Seng Theary’s complaint names former Khmer Rouge commanders Meas Muth and Sou Met, in what she said is an effort to move the court forward on cases 003 and 004.
The court has so far only prosecuted one case, against torture chief Duch, and it is preparing for a second, against Nuon Chea, Khieu Samphan, Ieng Sary and Ieng Thirith. But the future of cases 003 and 004 remain unclear.
Those two cases, which the international prosecution has pushed forward against some judges at the court and the wishes of senior officials, would widen the scope of the tribunal and could mean more indictments.
“I want to claim full justice,” Seng Theary, who is also a complainant in the upcoming case against four jailed leaders, told VOA Khmer Monday. “I am aware that there is political interference in those cases, and I want to encourage other victims to participate in filing complaints for cases 003 and 004, where political leaders have declared the cases would not move.”
Government officials have said in the past there is no interference with the court, but Prime Minister Hun Sen and tribunal prosecutor Chea Leang have both said wider indictments have the potential of destabilizing the country.
The court has kept the names of potential defendants in cases 003 and 004 confidential. However, Meas Muth, a former division chief of the regime, and Sou Met, a central committee member, are both among a small group of cadre experts have said could be indicted in further trials.
Seng Theary’s potential complaint met with sharp recrimination from the court.
“Any names alleged by Theary Seng or anyone else is pure speculation,” tribunal spokesman Lars Olsen told VOA Khmer Monday. “And to start speculating on names of a confidential investigation under the pretext of being a civil party applicant is irresponsible and reckless and is contradictory to judicial due process.”
Seng Theary’s lawyer, Choung Chou Ngy, said Monday he had not yet filed documents with the court, but Rong Chhorng, head of the Victim’s Support Service, confirmed he had received an e-mail from her declaring her intent to file.

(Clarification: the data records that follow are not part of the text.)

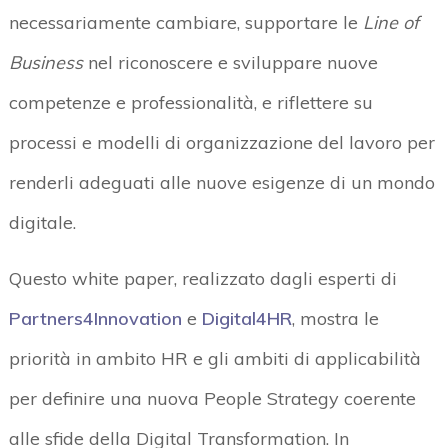
necessariamente cambiare, supportare le
Line of
Business
nel riconoscere e sviluppare nuove
competenze e professionalità, e riflettere su
processi e modelli di organizzazione del lavoro per
renderli adeguati alle nuove esigenze di un mondo
digitale.
Questo white paper, realizzato dagli esperti di
Partners4Innovation
e
Digital4HR
, mostra le
priorità in ambito HR e gli ambiti di applicabilità
per definire una nuova People Strategy coerente
alle sfide della Digital Transformation. In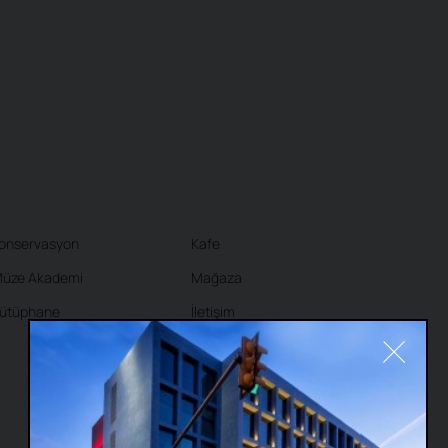
onservasyon
Kafe
üze Akademi
Mağaza
ütüphane
İletişim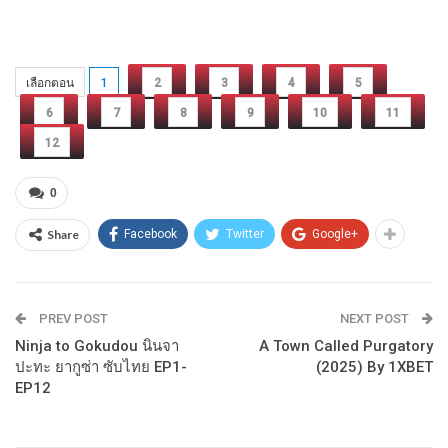
เลือกตอน
1
2
3
4
5
6
7
8
9
10
11
12
0
Share
Facebook
Twitter
Google+
PREV POST
NEXT POST
Ninja to Gokudou นินจา
A Town Called Purgatory
ปะทะ ยากูซ่า ซับไทย EP1-
(2025) By 1XBET
EP12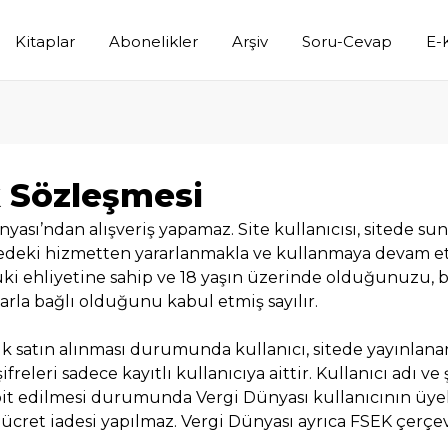
Kitaplar
Abonelikler
Arşiv
Soru-Cevap
E-
k Sözleşmesi
nyası’ndan alışveriş yapamaz. Site kullanıcısı, sitede s
itedeki hizmetten yararlanmakla ve kullanmaya devam e
uki ehliyetine sahip ve 18 yaşın üzerinde olduğunuzu
arla bağlı olduğunu kabul etmiş sayılır.
ik satın alınması durumunda kullanıcı, sitede yayınlanan
ifreleri sadece kayıtlı kullanıcıya aittir. Kullanıcı adı ve 
spit edilmesi durumunda Vergi Dünyası kullanıcının üyeliğ
 ücret iadesi yapılmaz. Vergi Dünyası ayrıca FSEK çerçev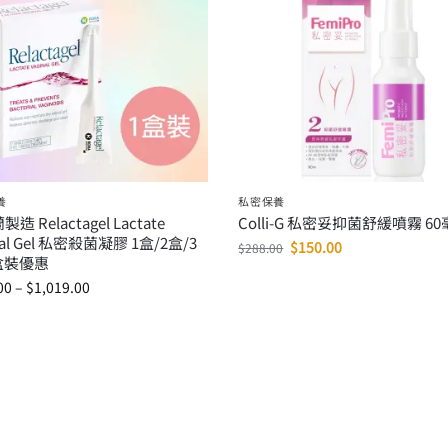
養
私密保養
造 Relactagel Lactate
Colli-G 私密妥抑菌舒緩噴霧 6
nal Gel 私密殺菌凝膠 1盒/2盒/3
$
150.00
$
288.00
盒裝優惠
00
–
$
1,019.00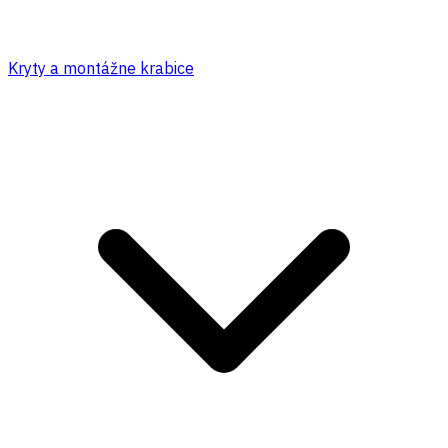
Kryty a montážne krabice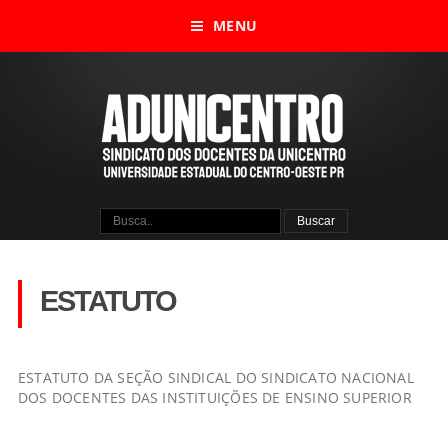
MENU
ESTATUTO
ESTATUTO DA SEÇÃO SINDICAL DO SINDICATO NACIONAL
DOS DOCENTES DAS INSTITUIÇÕES DE ENSINO SUPERIOR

Meas Muth, who currently lives in a remote village in Samlot district, Battambang province, has said in the past that deaths under his watch were from “sickness, fever, lightning, drowning,” and did not constitute wrongdoing on his part. He has defended his position in the Khmer Rouge as a defender of Cambodia against foreign invasion.
Sou Met could not immediately be reached for comment.